Doymadım doyamadım, sevmelere seni ben
Kimseyi koyamadım, yerine yeniden…
Saymadım sayamadım, sensiz geçen yılları
Ne inkar ne itiraf, bu yalnızca sitem…
İnsan birinin yörüngesine girmesin yoksa, duygular
değişmedikçe o yörüngeden çıkmak çok zordur. İşte Defne ile Ömer ayrılıktan
sonra bu bölümde tekrar birbirlerinin yörüngesine girmeye başlıyorlar ve
birlikte hareket edip, birlikte tasarım çalışıyorlardı. Biz insanlar boşlukta
kalamayız, bir yerlere yaslanmaya, tutunmaya ihtiyaç duyarız ilerlemek için. Bu
bazen aklın, bazense duyguların açtığı bir koridor olur. Adını koyamadığımız
her durum bizi rahatsız eder ve eksiklik duygusu yaşatır. İşte ne olabilen,
nede kopabilen Defne ve Ömer’in yaşadığı bu yarım kalmışlığı, onlar kadar biz
de iliklerimize kadar hissettik bu bölüm. Kiralık Aşk'ın beğendiğim çok sahnesi
var, ama bu sahne gerçekten zirve. Oyunculukta Barış Arduç ve Elçin
Sangu’nun Allahuekber dağlarına bayrak
diktiği şahane ötesi bir performans.
-Sen gittin basıp gittin. Sonra geri geldin. Biraz önce kalkıp
bana bitti umurumda değil diyorsun, sonra eve geliyorum burdasın. Sen bana ne
yapmaya çalışıyorsun ya…
-Ben sana hiçbir şey yapmaya çalışmıyorum tamam mı? Ben kendimi
korumaya çalışıyorum tamam mı? İz’den, etrafındakilerden, herkesten. Çıldırdım
artık ya, çıldırdım. Senin aşkından çıldırdım, her şeyden çıldırdım. Uyuyamıyorum,
yemek yiyemiyorum, artık kafam yerinde değil Ömer.

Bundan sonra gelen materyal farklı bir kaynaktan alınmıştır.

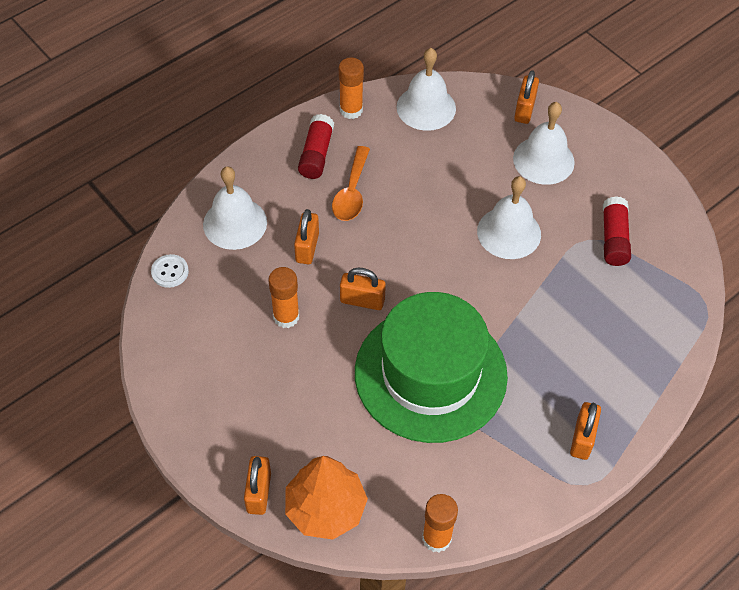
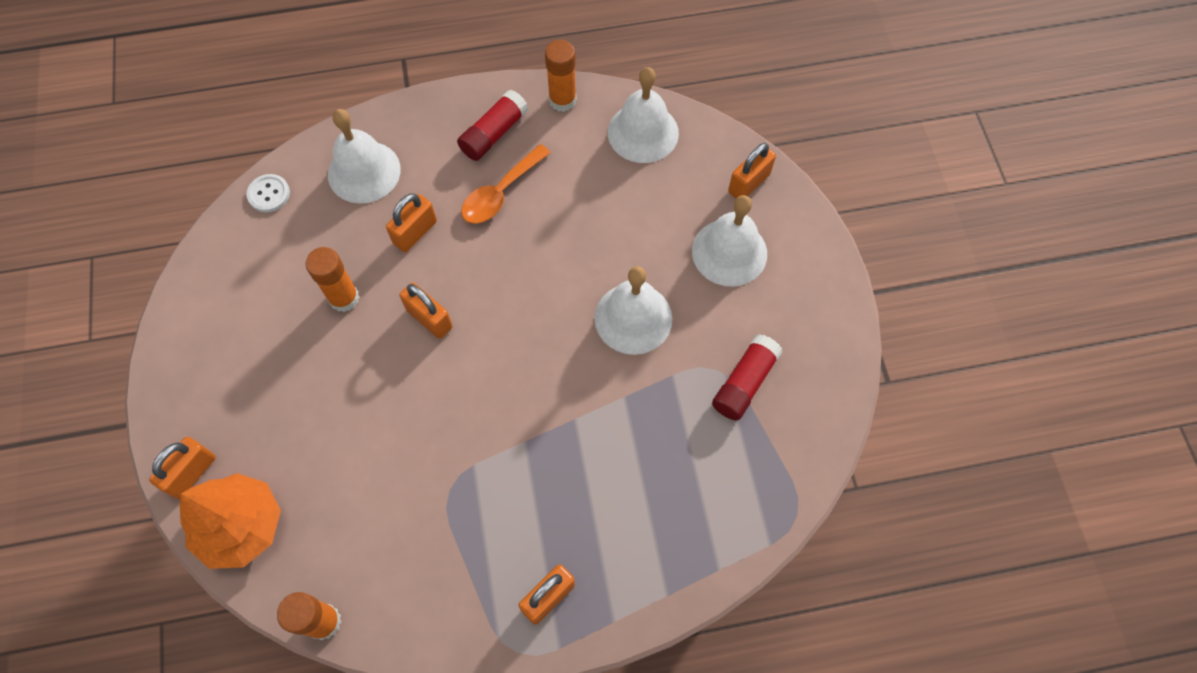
camera: 30 degrees right, 10 degrees up
(430, 374) = (442, 436): green hat -> none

Yok ya bu sahneyi anlatmak gerçekten imkansız. Çekilen aşkın
acısını yüreğimize kazıyan bütün bu çırpınışlar için, gerçekten söyleyecek kelime
yok. Ömer senden tek isteğimiz, bırak
tüm 52 hafta boyunca yaşananları, sadece buradaki haliniz için bile bu oyunu
kuranlara da, seyirci kalanlara da hesap sor lütfen.